Two Episodes is a “complement” to Beethoven 9 and the “allusions” to it that Lindberg speaks of are embedded enough – hovering within – to not distract from what is a notable score on Lindberg’s own terms. It holds the listener’s attention, whether bright, sonorous or luminous, with filmic suggestions and of lyrical beauty. This is music in a state of flux, teasing and intriguing the listener to gratifying effect, the division between the two parts clear enough, the second Episode more subdued than its counterpart and eventually winding down with a real sense of culmination, and enchantment. Lindberg (LPO Composer in Residence) was present and looked delighted, and indeed the performance was meticulously crafted.
As at the Proms there was no interval. Beethoven 9 was soon on course. In these days of ‘authentic’ leanings and playing this composer’s music fast and faster, it was pleasurable to find Ono (born 1960) leading such a ‘traditional’ reading, and with woodwinds doubled, by which I mean as recorded by such as Böhm, Klemperer, Masur, Solti, and a host of their contemporaries, and it’s no surprise to learn that Ono’s biography includes mention of studying with Wolfgang Sawallisch.
However Eschenbach would have conducted the ‘Choral’, and I would have anticipated him having antiphonal violins and observing all the repeats (structurally important) in the Scherzo, Ono, without achieving the profoundest depths or the biggest blaze, avoided fad and fancy and let the music speak for itself while taking responsibility for it; he had the score but didn’t open it.
However, what troubled the most was the limited dynamic range – never too loud (welcome) but rarely quiet enough – otherwise there was much to admire in a purposeful and cohesive first movement, linear and lucid, leading with inevitability to the timpani-fuelled climax, and the ensuing Scherzo was not raced along and enjoyed a strong sense of rhythm, while the Trio was given time to issue Elysian expression.
The standout was the slow movement, properly Adagio and of serene contemplation. With the Andante elements subtly introduced the music became a stream of consciousness, played beautifully with concentration and sensitivity. It was a pity that Ono didn’t go straight into the Finale, to Beethoven’s harsh dissonances, which hopefully would have put the kybosh on a further burst of mood-breaking clapping, particularly ruinous at this point given the rapt wonders just achieved.
Ono sculpted a majestic ‘choral’ movement, if not the most transcendental, the lower-strings’ recitatives expressively moulded and richly sounded, and from there the ‘Ode to Joy’ theme didn’t buck this trend. With the chaotic opening bars returning, Jihoon Kim threw his operatic hat into the ring with an inflated “O Freunde, nicht diese Töne”, then the London Philharmonic Choir, lusty and precise, opened up the music’s potential for elation, and David Butt Philip contributed vibrantly to a jaunty ‘Turkish’ march, percussion and piccolo adding local colour.

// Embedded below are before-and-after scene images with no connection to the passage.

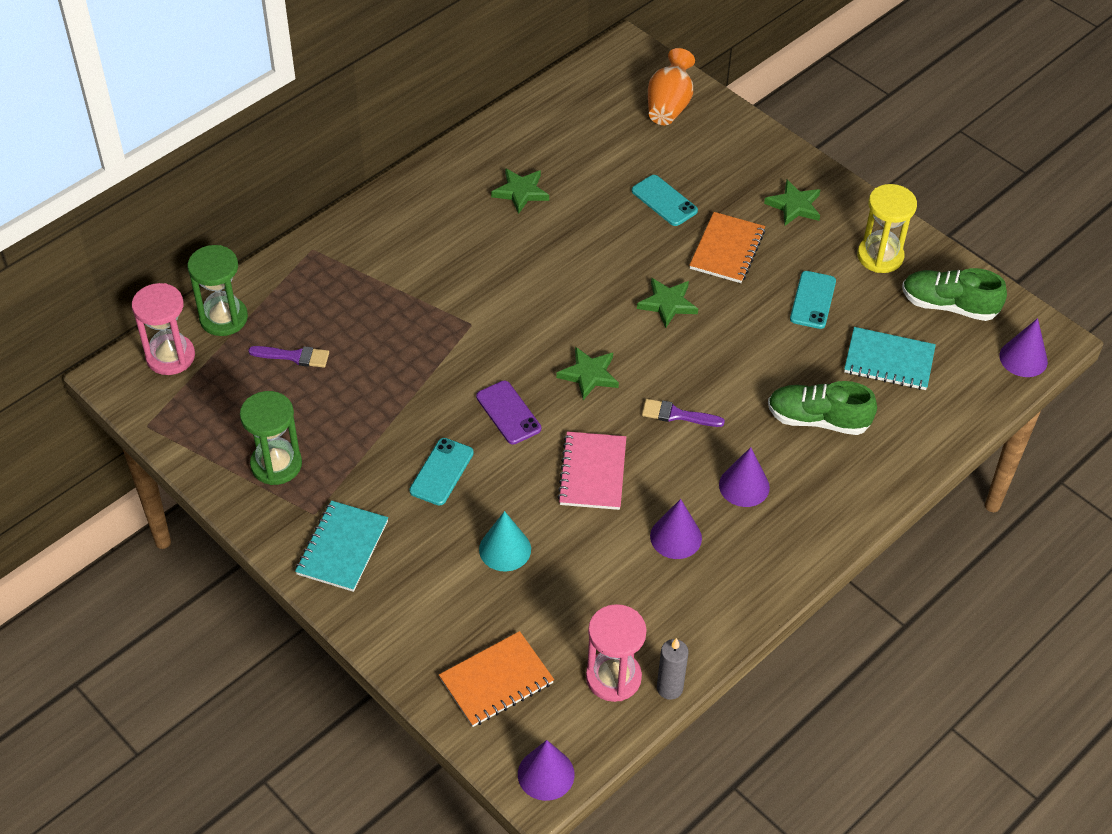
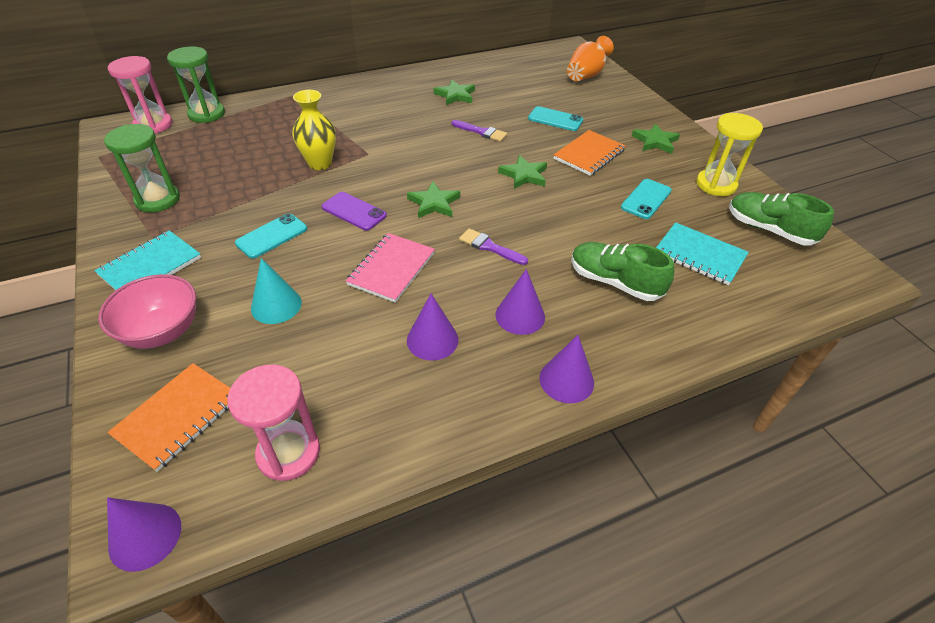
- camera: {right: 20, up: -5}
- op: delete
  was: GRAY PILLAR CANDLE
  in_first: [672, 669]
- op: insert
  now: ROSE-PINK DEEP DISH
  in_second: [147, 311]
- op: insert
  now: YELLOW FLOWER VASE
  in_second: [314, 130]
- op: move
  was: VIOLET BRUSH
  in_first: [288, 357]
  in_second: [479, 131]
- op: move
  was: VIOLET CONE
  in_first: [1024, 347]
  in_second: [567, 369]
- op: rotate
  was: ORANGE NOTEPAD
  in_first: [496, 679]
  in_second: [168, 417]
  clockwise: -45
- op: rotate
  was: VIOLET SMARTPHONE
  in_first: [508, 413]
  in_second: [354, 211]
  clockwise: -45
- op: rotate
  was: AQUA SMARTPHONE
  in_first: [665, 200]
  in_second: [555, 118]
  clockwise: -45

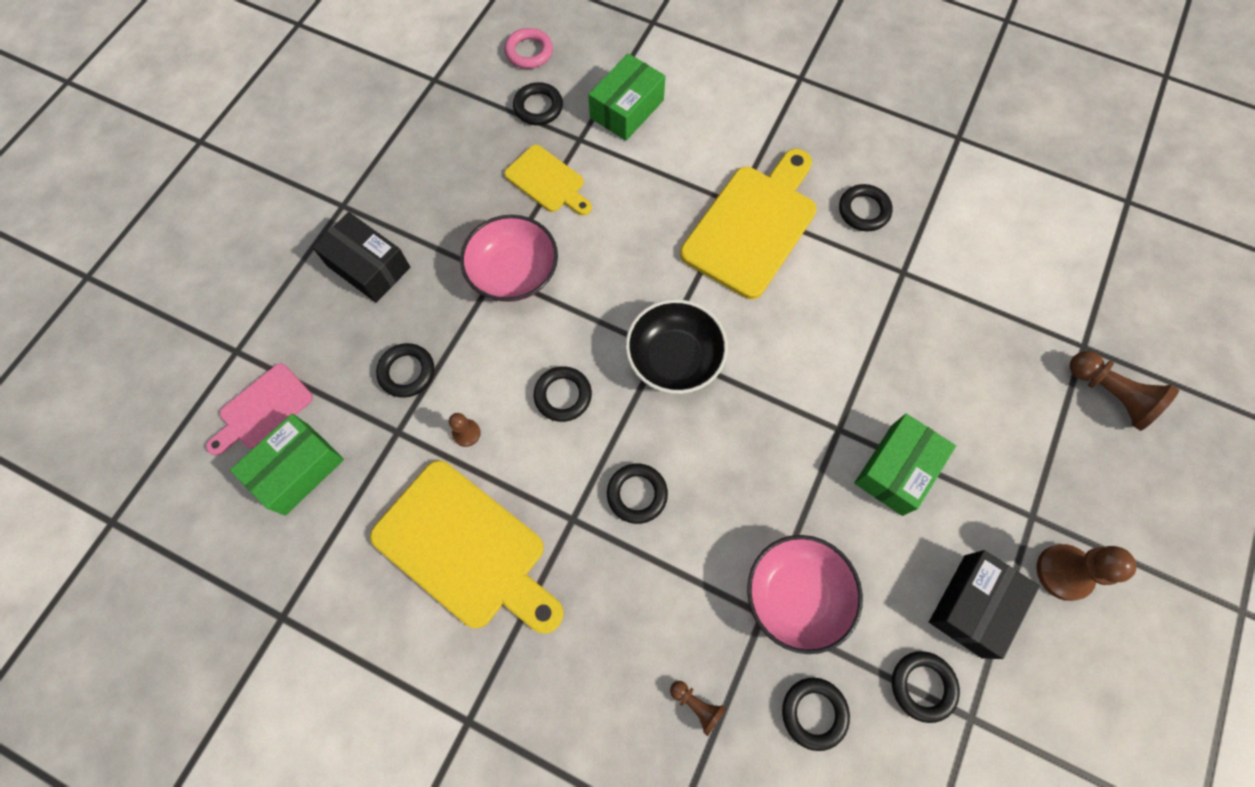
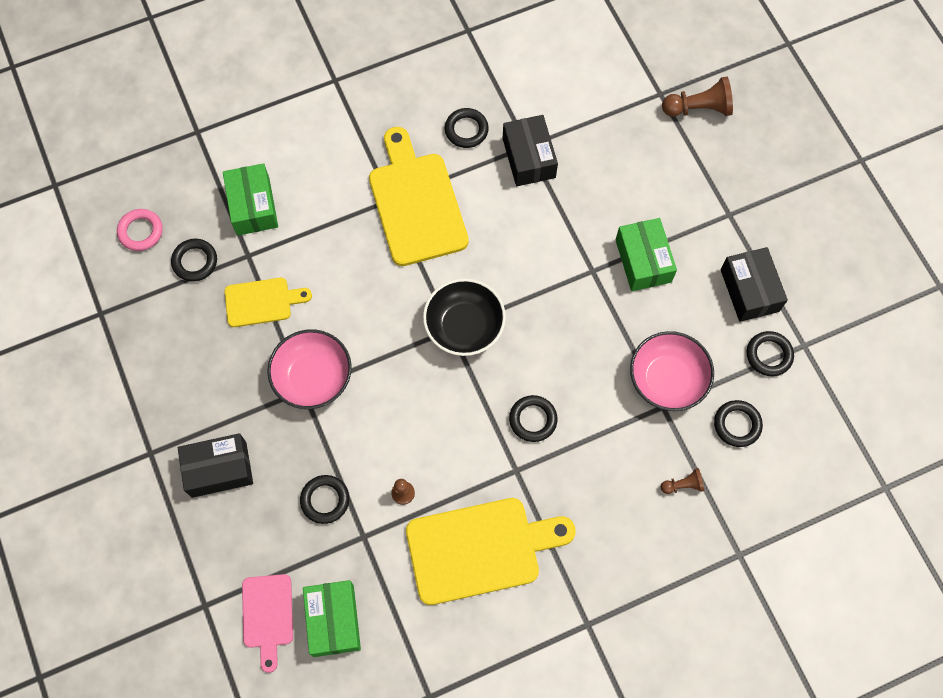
- camera: {right: -50, up: 0}
- op: delete
  was: EBONY HOOP
  in_first: [563, 394]
- op: delete
  was: BROWN CHESS PAWN
  in_first: [1086, 572]
- op: insert
  now: EBONY PACKAGE
  in_second: [530, 150]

The vocal soloists were placed centrally with the chorus, musically a good decision as well as symbolic of brotherhood, although Justina Gringytė lost out when the quartet was in togetherness mode; whether she should have projected more or her colleagues could have been more considerate is a moot point. This final movement did most of the things it used to do before ‘historically-informed’ musicians got hold of it; yet this account overall was not one of the greatest and Ono’s moderation tended to cramp the music’s life-changing capability.
On the other hand, Ono, described as “quiet and calm” in rehearsal, clearly has the ability to unite musicians and to inspire them to give of their best. This ‘Choral’ was certainly in accord and uplifting, a fine example of talented people coming together to make music in time-honoured fashion, and to close the LPO’s 16-17 season in feel-good fashion.